GENOTYPE-SYMPTOMATOLOGY CORRELATION STUDIES IN PATIENTS WITH ANXIETY

Projects: To explore the relationship of lncRNAs with altered expression in peripheral blood with symptomatogy in anxiety patients. Methods: Gene microarray was carried on to screen the lncRNAs with altered expressions between anxiety patients (GAD) and healthy people (NC), and qPCR was performed to validate these screened lncRNAs. GAD was assessed by HAMA to analyze differently-expressed lncRNAs and its relationship with symptomatology.

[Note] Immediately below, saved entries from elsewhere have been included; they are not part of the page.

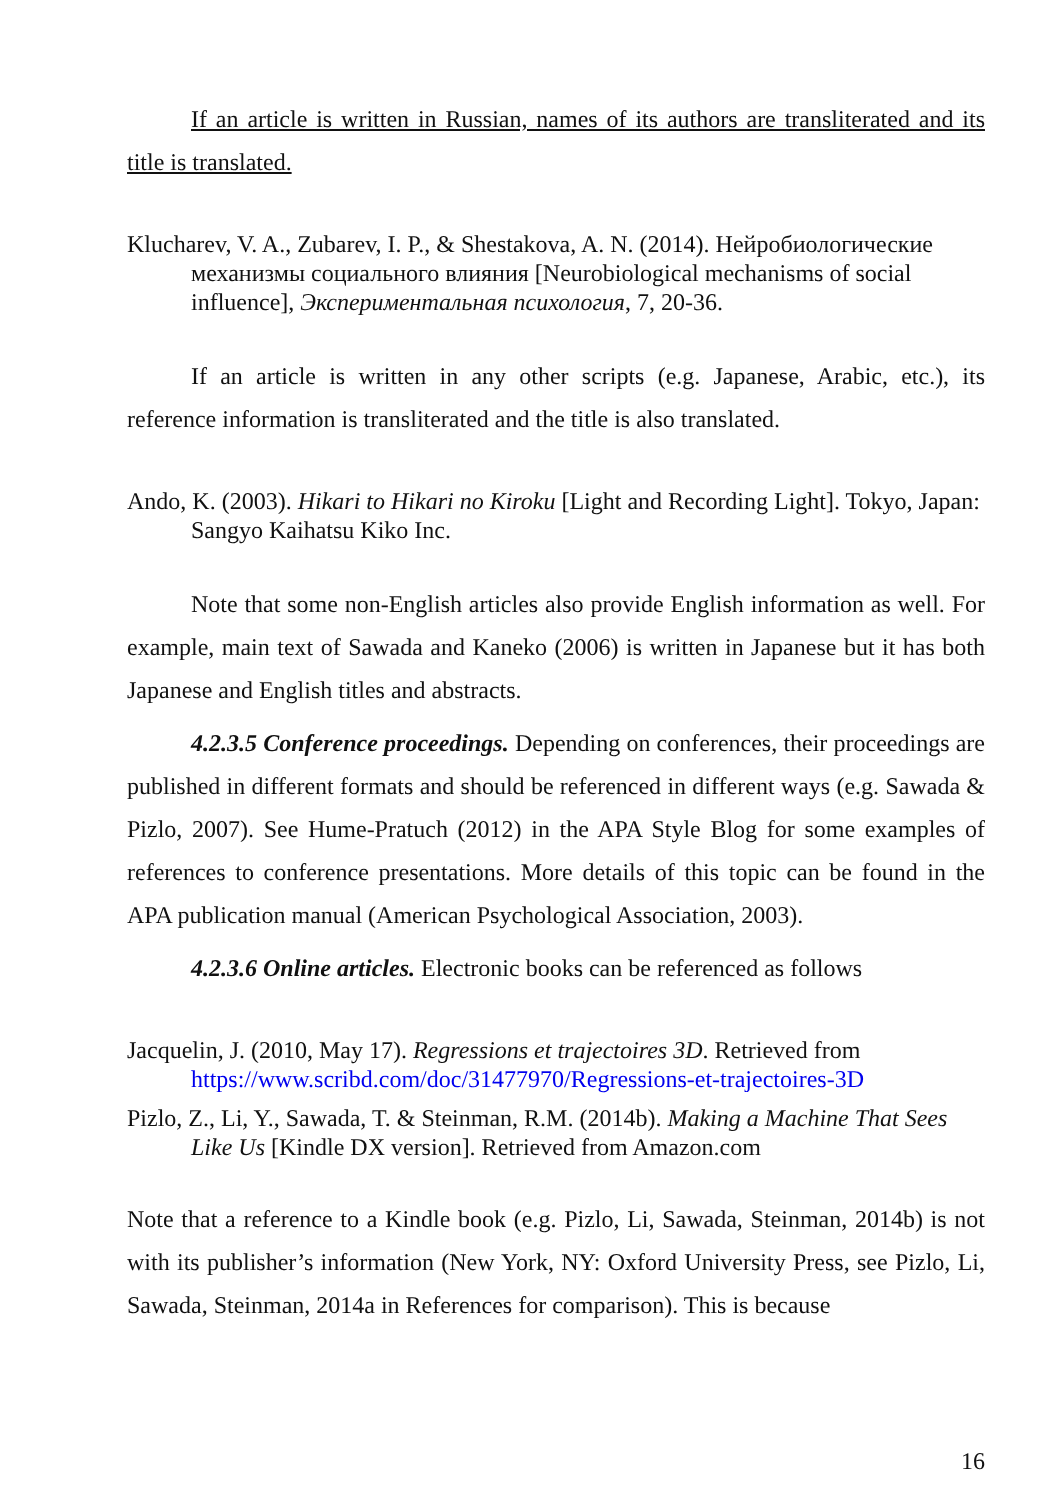If an article is written in Russian, names of its authors are transliterated and its title is translated.
Klucharev, V. A., Zubarev, I. P., & Shestakova, A. N. (2014). Нейробиологические механизмы социального влияния [Neurobiological mechanisms of social influence], Экспериментальная психология, 7, 20-36.
If an article is written in any other scripts (e.g. Japanese, Arabic, etc.), its reference information is transliterated and the title is also translated.
Ando, K. (2003). Hikari to Hikari no Kiroku [Light and Recording Light]. Tokyo, Japan: Sangyo Kaihatsu Kiko Inc.
Note that some non-English articles also provide English information as well. For example, main text of Sawada and Kaneko (2006) is written in Japanese but it has both Japanese and English titles and abstracts.
4.2.3.5 Conference proceedings. Depending on conferences, their proceedings are published in different formats and should be referenced in different ways (e.g. Sawada & Pizlo, 2007). See Hume-Pratuch (2012) in the APA Style Blog for some examples of references to conference presentations. More details of this topic can be found in the APA publication manual (American Psychological Association, 2003).
4.2.3.6 Online articles. Electronic books can be referenced as follows
Jacquelin, J. (2010, May 17). Regressions et trajectoires 3D. Retrieved from https://www.scribd.com/doc/31477970/Regressions-et-trajectoires-3D
Pizlo, Z., Li, Y., Sawada, T. & Steinman, R.M. (2014b). Making a Machine That Sees Like Us [Kindle DX version]. Retrieved from Amazon.com
Note that a reference to a Kindle book (e.g. Pizlo, Li, Sawada, Steinman, 2014b) is not with its publisher’s information (New York, NY: Oxford University Press, see Pizlo, Li, Sawada, Steinman, 2014a in References for comparison). This is because
16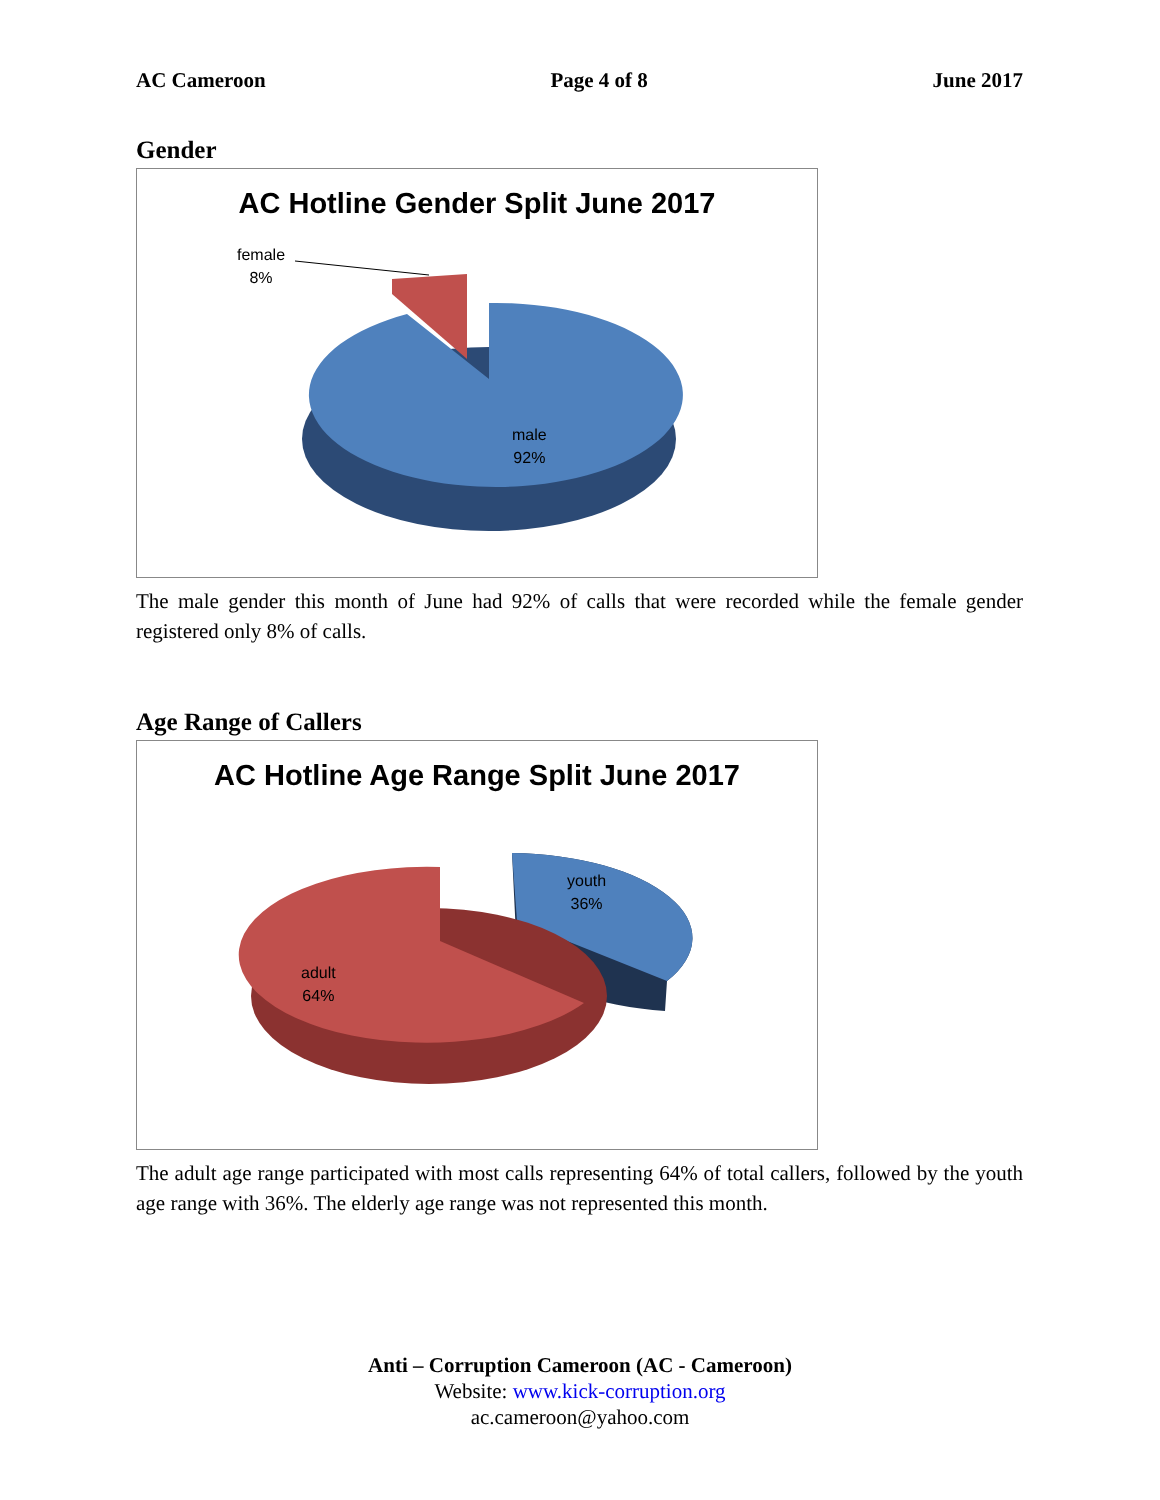AC Cameroon Page 4 of 8 June 2017
Gender
AC Hotline Gender Split June 2017
female
8%
male
92%
The male gender this month of June had 92% of calls that were recorded while the female gender registered only 8% of calls.
Age Range of Callers
AC Hotline Age Range Split June 2017
youth
36%
adult
64%
The adult age range participated with most calls representing 64% of total callers, followed by the youth age range with 36%. The elderly age range was not represented this month.
Anti – Corruption Cameroon (AC - Cameroon)
Website: www.kick-corruption.org
ac.cameroon@yahoo.com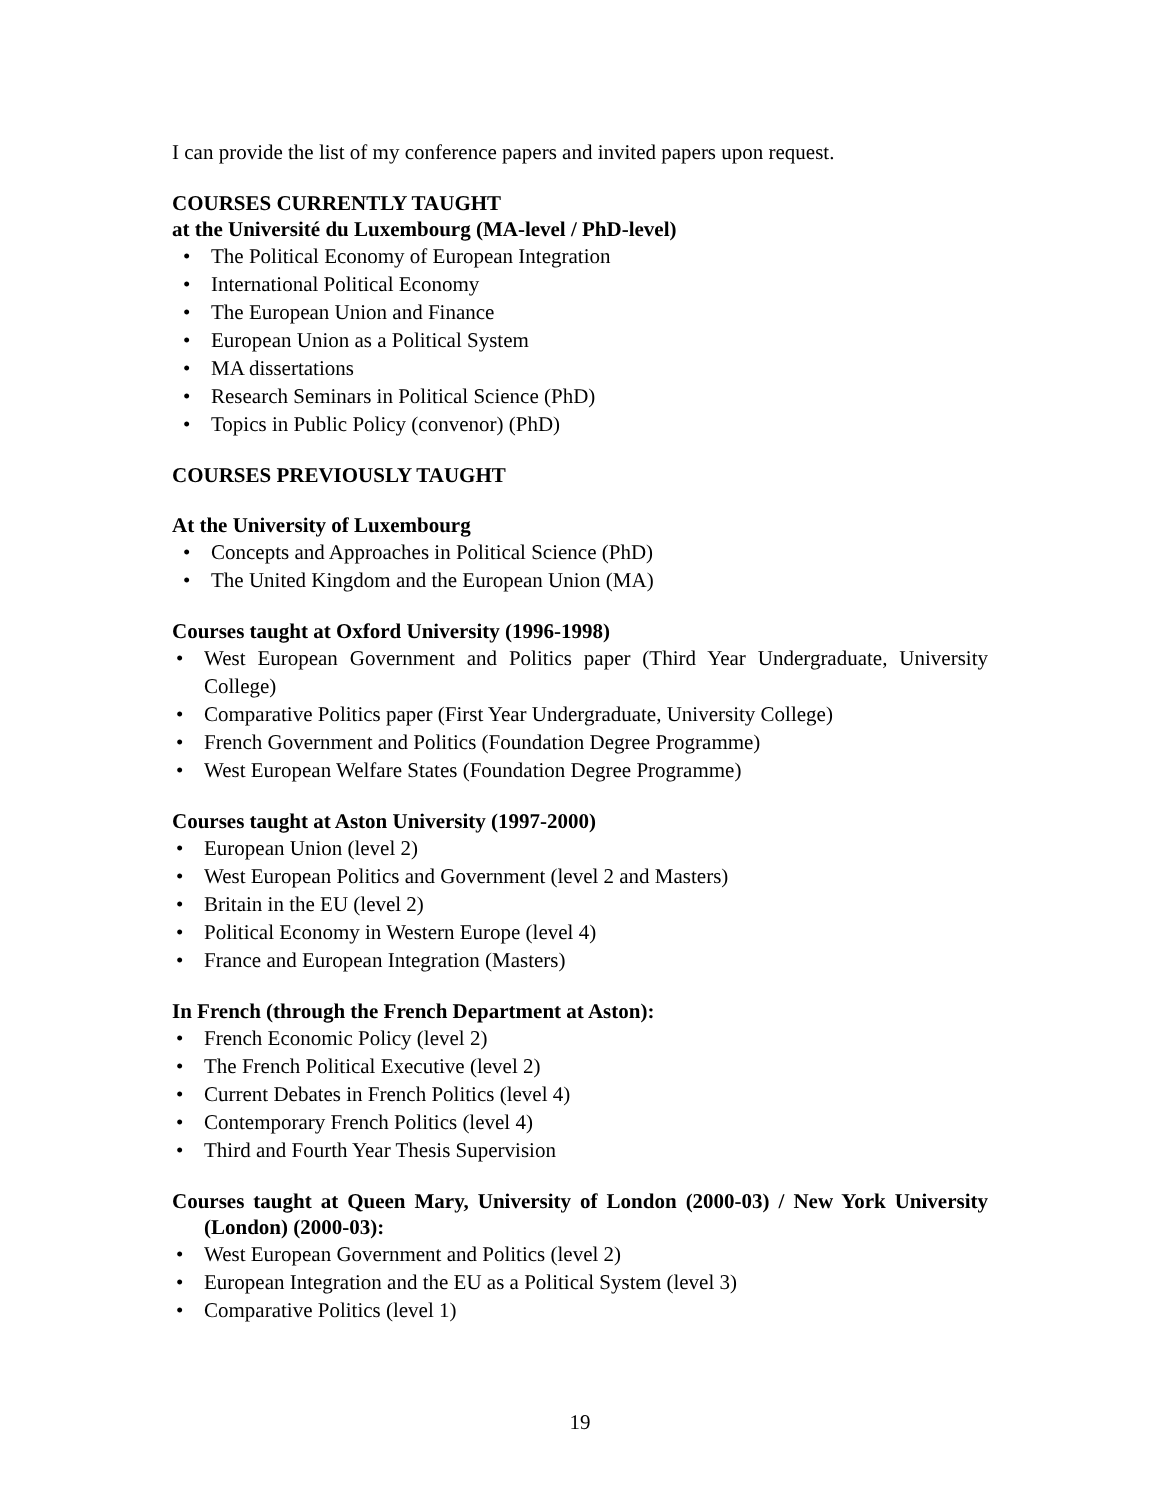I can provide the list of my conference papers and invited papers upon request.
COURSES CURRENTLY TAUGHT
at the Université du Luxembourg (MA-level / PhD-level)
• The Political Economy of European Integration
• International Political Economy
• The European Union and Finance
• European Union as a Political System
• MA dissertations
• Research Seminars in Political Science (PhD)
• Topics in Public Policy (convenor) (PhD)
COURSES PREVIOUSLY TAUGHT
At the University of Luxembourg
• Concepts and Approaches in Political Science (PhD)
• The United Kingdom and the European Union (MA)
Courses taught at Oxford University (1996-1998)
• West European Government and Politics paper (Third Year Undergraduate, University College)
• Comparative Politics paper (First Year Undergraduate, University College)
• French Government and Politics (Foundation Degree Programme)
• West European Welfare States (Foundation Degree Programme)
Courses taught at Aston University (1997-2000)
• European Union (level 2)
• West European Politics and Government (level 2 and Masters)
• Britain in the EU (level 2)
• Political Economy in Western Europe (level 4)
• France and European Integration (Masters)
In French (through the French Department at Aston):
• French Economic Policy (level 2)
• The French Political Executive (level 2)
• Current Debates in French Politics (level 4)
• Contemporary French Politics (level 4)
• Third and Fourth Year Thesis Supervision
Courses taught at Queen Mary, University of London (2000-03) / New York University (London) (2000-03):
• West European Government and Politics (level 2)
• European Integration and the EU as a Political System (level 3)
• Comparative Politics (level 1)
19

Results: 1. The expression levels of PR1-PR10 were positively relayed to psychic anxiety and the total score of HAMA (r=0.187~0.253，P< 0.01 or P< 0.05), the expression level of PR7 was positively related to somatic anxiety (r=0.171，P< 0.05); 2. ROC curve combined analysis showed that the AUC value of ten lncRNAs arrived at 0.808, at chic YI=YImax, sensitivity and specificity was 66.3%, 90.5% respectively; 3. High expression group of PR7 (NONHSAG049179) was significantly higher than that in low expression group accounting for psychic anxiety, aromatic anxiety and total score of HAMA. Conclusion: lncRNA with altered expression may be involved in MDD, and NONHSAG049179 is closely associated with psychic anxiety and somatic anxiety.